MSU never established the running game (yes they had injuries to the offensive line and Jack Allen was out, but MSU has struggled all year on the ground), with the top 3 backs averaged about 2.7 ypc, which was less than the 3.5 ypc picked up by Smith and Houma, the two leading rushers for UM. For the game, UM had more and better rushes than MSU, and that includes knocking off 15 yards for O’Neill’s final punt play. Michigan scored in all 5 of their red zone trips while MSU only scored on 2 of them, missing two FGs and turning the ball over on downs. In fact, MSU failed to convert 4th downs 4 times in this game, only one of which would be considered required (the seemingly last drive on 4th and 19). Hell, dad they lost this game, people would have questioned Dantonio’s decision to call a pretty obvious fake punt that was stopped and UM turned into a TD.

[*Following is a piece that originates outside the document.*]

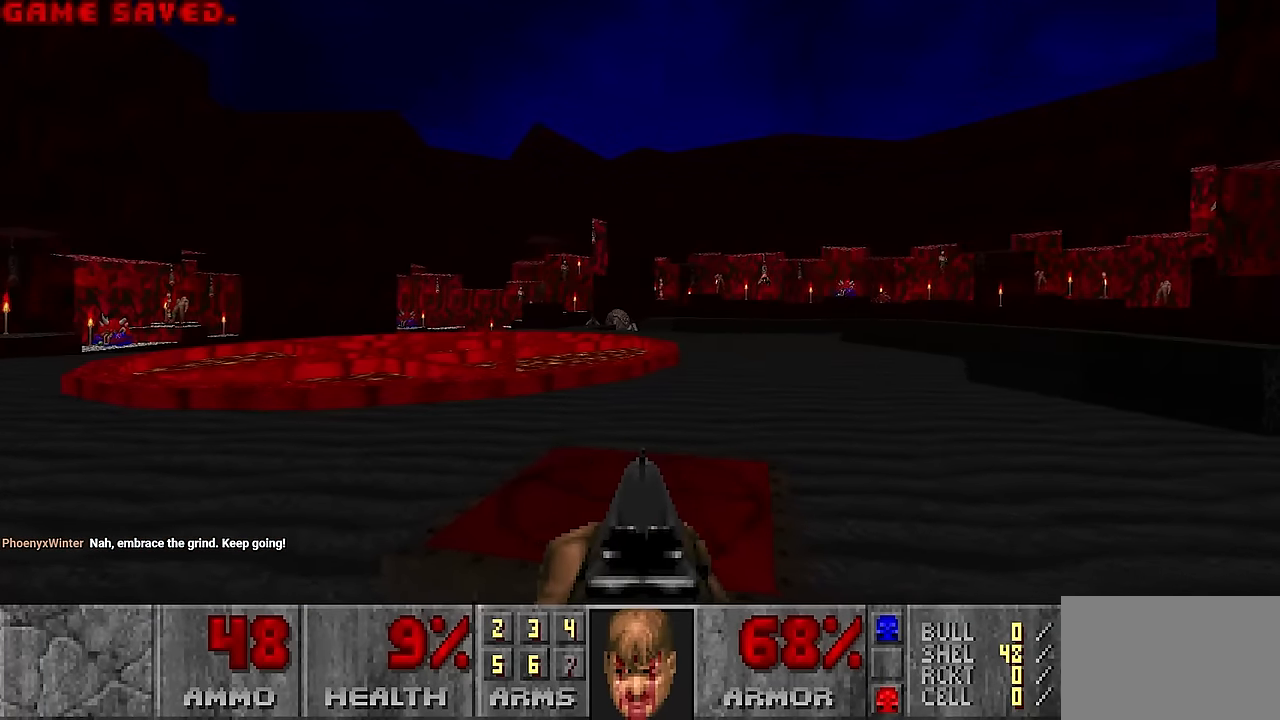
{"keys": ["w"], "mouse": [], "events": [[67, "d", "down"], [167, "w", "down"], [500, "d", "up"]]}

As for defensive dominance by MSU, that doesn’t ring all that true either. MSU scored on 3 of their 12 drives (I’m excluding the end of the half and the last blocked return), while UM scored on 5 of their 13. UM had 3 sacks for 29 yards, matching MSU, and while UM had two less TFLs, theirs resulted in more lost yardage than those by MSU (7 to 9 TFLs, but 37 yards compared to MSU’s 23). MSU had one more QB hit, but UM had 10 (!!) pass breakups, including 6 by Lewis. The teams had basically the same 3rd-down conversion rate (MSU was 3/12, UM 4/15), and UM converted more in the 2nd half (3/10) than MSU (1/6).
The reason MSU had so many more yards compared to UM had largely to do with special teams decidedly going in UM’s favor (along with MSU’s poor conversion rate), with O’Neill averaging 44.6 yards on 7 punts, highlighted by the field-shifting 80 yarder in the first quarter, and pining MSU inside their own 20 two more times. By comparison, MSU averaged 37 yards on 5 punts, including one touchback. And as for returning said kicks, UM pantsed MSU mercilessly, with Peppers and Chesson picking up 154 yards on 7 returns while MSU snagged 54 yards on 4 returns. It all added up to UM starting on it’s own 38 while MSU had an average starting drive on their own 22 yard line. So yeah, that’s where your 150-ish difference in yardage mostly came from; UM didn’t need to go as far to score, so they didn’t.

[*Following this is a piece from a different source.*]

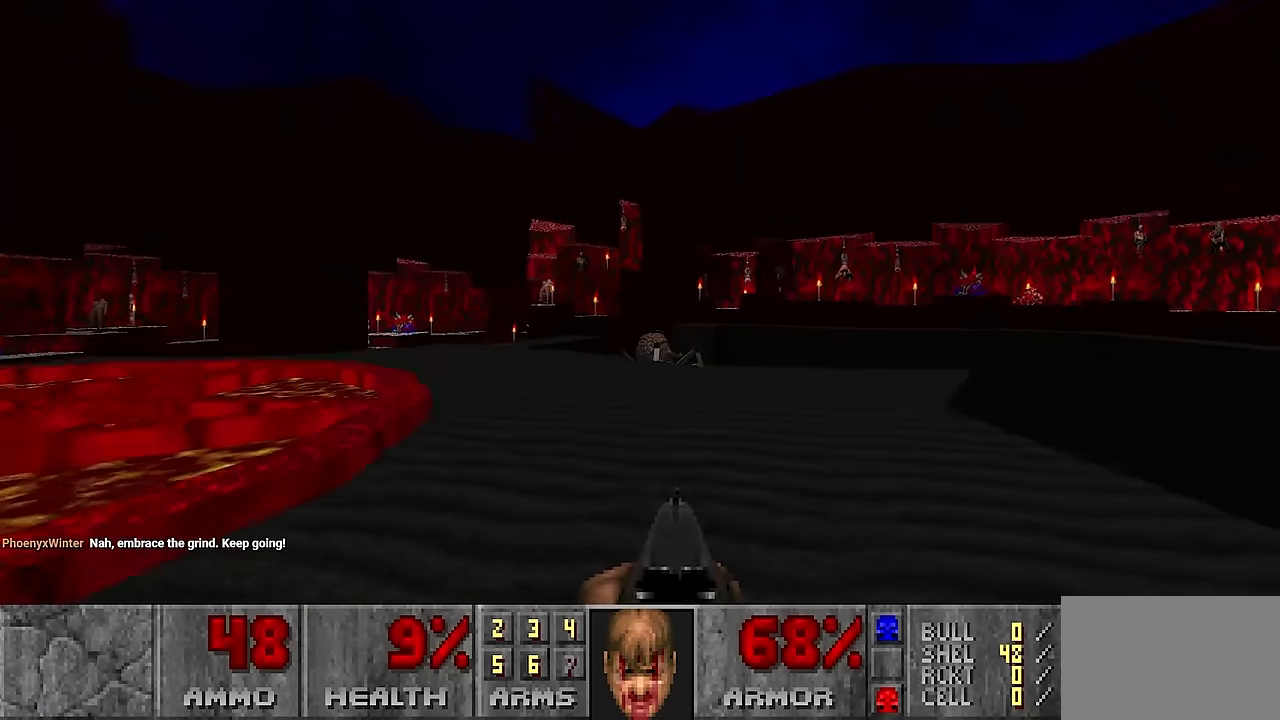
{"keys": ["a", "s"], "mouse": [], "events": [[117, "w", "up"], [200, "mouse_left", "down"], [250, "s", "down"], [300, "mouse_left", "up"], [383, "a", "down"], [383, "mouse_left", "down"], [483, "mouse_left", "up"]]}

MSU played well enough to win; UM suffered by not converting a couple more of those redzone trips into touchdowns, and that ultimately cost them at the end. But don’t for a second believe that MSU “deserved” to win this game because the people making the arguments fear basic math. It was a close game that went against UM due to the most freakish of plays possible, nothing more and nothing less.
Meh: Offensive Line Expectations Ticked Down
Yes this is MSU, and yes they again appeared to have a jump on a number of snaps (the 3 goal line runs capped off by Houma’s TD in the 3rd quarter all featured MSU players jumping the snap successfully), but I thought the offensive line did struggle at the point of attack, especially in the running game. MSU’s defensive line is the obvious strength of their unit, and it played well, consistently getting pressure and clogging up the running lanes. Thomas, who I still think is more a uniform stuffer than an elite talent, was second on the team with 7 tackles and held the edge well when UM (illogically) attacked it. I’m sure there were bad cuts by Smith that led to some stops, but like in the Utah game, you can see the deficiencies that submarine the rushing attack against elite defensive lines. Luckily, there aren’t a huge number of those lines left on the schedule, with OSU seemingly being the only sure bet to reproduce this level of disruption.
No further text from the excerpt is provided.